## ARBEITSAUFTRÄGE
- 1) Geben Sie den Textabschnitt von „Allen Lawrence, der“ bis einschließlich „Arizona zu schleppen.“ wortgetreu wieder.
- 2) Erklären Sie anhand des Textabschnitts in ein bis drei Sätzen, warum der Doppelkern von NGC 4490 laut Lawrence bis dahin nicht beschrieben worden war.

## TEXTABSCHNITT
# # #
Allen Lawrence, der eine lange Karriere als Elektroingenieur hinter sich hat, wollte sich wirklich mehr in sein Hobby Astronomie vertiefen als bloß sein 20-Zoll-Teleskop zu Teleskoptreffen unter dem dunklen Himmel von Texas und Arizona zu schleppen.
Also schrieb er sich im Jahr 2011, in seinen späten 60ern und nach 30-jähriger Leitung seiner eigenen Beratungsfirma in Green Bay (Wisconsin), in einige Kurse an der University of Wisconsin in Madison ein. Es dauerte nicht lange, bis er in der Sterling Hall war und fragte, ob er sich einem Forschungsteam anschließen dürfe.
Jay Gallagher, jetzt der W. W. Morgan & Rupple Bascom Emeritus Professor of Astronomy an der University of Wisconsin, bot Lawrence die Möglichkeit an, eines von zwei Galaxiensystemen zu untersuchen. Lawrence wählte ein nahes System, das seit den 1960er Jahren erforscht wird und die Interaktion zweier Galaxien zeigt. Die größere ist bekannt als NGC 4490 (aufgrund ihrer Form auch als Kokon-Galaxie bezeichnet), die kleinere trägt die Bezeichnung NGC 4485. Das System besitzt etwa 20 Prozent der Größe unserer Milchstraßen-Galaxie und befindet sich am Himmel über der Nordhalbkugel. Es liegt ungefähr 30 Millionen Lichtjahre von der Erde entfernt.
Nach Betrachtung einiger Infrarotbilder des NASA-Weltraumteleskops WISE (Wide-field Infrared Survey Explorer) sagte Lawrence, dass es so aussah, als hätte die größere Galaxie einen seltenen Doppelkern. Ein Kern war in sichtbaren Wellenlängen erkennbar, der andere Kern lag hinter Staub verborgen und konnte nur in infraroten Wellenlängen und im Radiowellenbereich beobachtet werden.
Nach Jahren des Studiums und einem Master-Abschluss an der Iowa State University im Jahr 2018 und weiterer gemeinsamer Arbeit mit Astronomen der Iowa State University ist Lawrence nun im Alter von 77 Jahren der Erstautor einer wissenschaftlichen Abhandlung. Sie offenbart, dass NGC 4490 in der Tat einen Doppelkern besitzt. Die Studie ist online einsehbar und wurde zur Veröffentlichung im Astrophysical Journal akzeptiert.
Die Co-Autoren der Studie sind Charles Kerton, ein außerordentlicher Professor für Physik und Astronomie an der Iowa State University, sowie der Physik- und Astronomie-Professor Curtis Struck, ebenfalls von der Iowa State University und die Physik- und Astronomie-Professorin Beverly Smith von der East Tennessee State University.
„Ich sah den Doppelkern vor etwa sieben Jahren“, sagte Lawrence. „Er wurde nie beobachtet – oder niemand hatte bis dato irgendetwas mit ihm gemacht.“
Einige Astronomen könnten mit ihren optischen Teleskopen einen Kern gesehen haben. Und andere Astronomen könnten mit ihren Radioteleskopen vielleicht den anderen beobachtet haben. Aber Lawrence sagte, die beiden Gruppen haben nie die Aufzeichnungen verglichen, um den Doppelkern zu beobachten und zu beschreiben.
# # #
## ANGEZEIGTE INFORMATIONEN

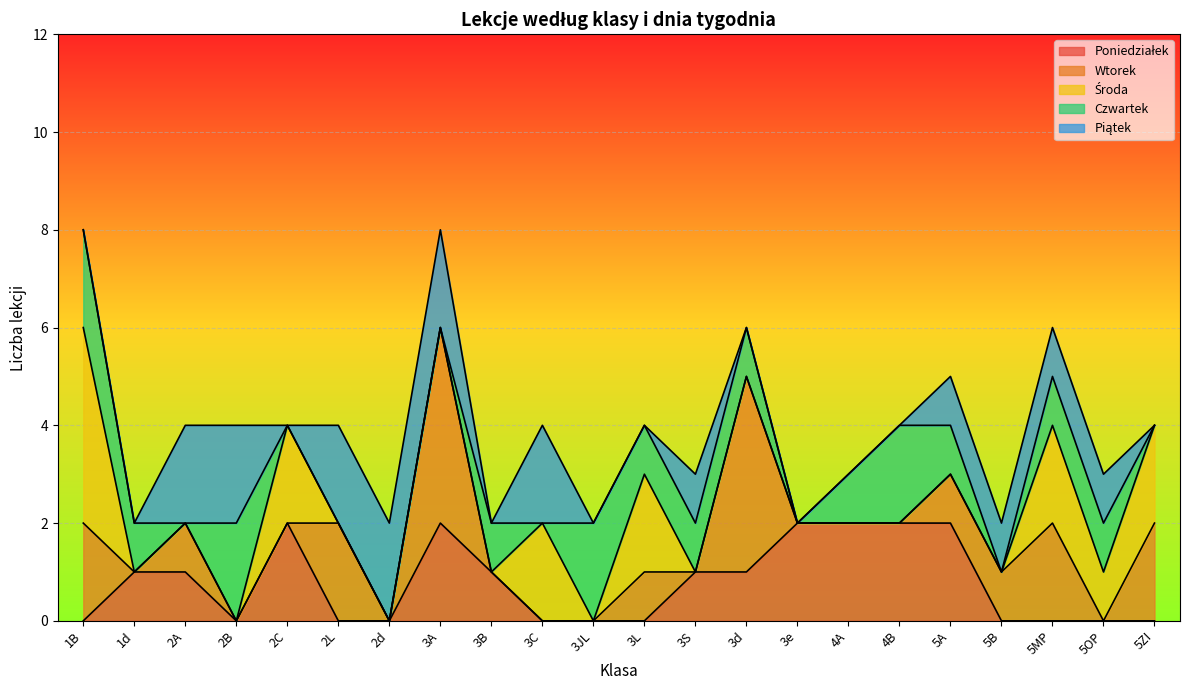

What is the label of the 5th point from the right?

5A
# # #
## ANTWORTEN JE AUFGABE
- 1)
Allen Lawrence, der eine lange Karriere als Elektroingenieur hinter sich hat, wollte sich wirklich mehr in sein Hobby Astronomie vertiefen als bloß sein 20-Zoll-Teleskop zu Teleskoptreffen unter dem dunklen Himmel von Texas und Arizona zu schleppen.

- 2) Ein Kern ist in sichtbaren Wellenlängen erkennbar, der andere liegt hinter Staub verborgen und ist nur im Infrarot- und Radiobereich zu beobachten. Astronomen mit optischen Teleskopen könnten den einen, solche mit Radioteleskopen den anderen gesehen haben. Laut Lawrence haben die beiden Gruppen aber nie ihre Aufzeichnungen verglichen.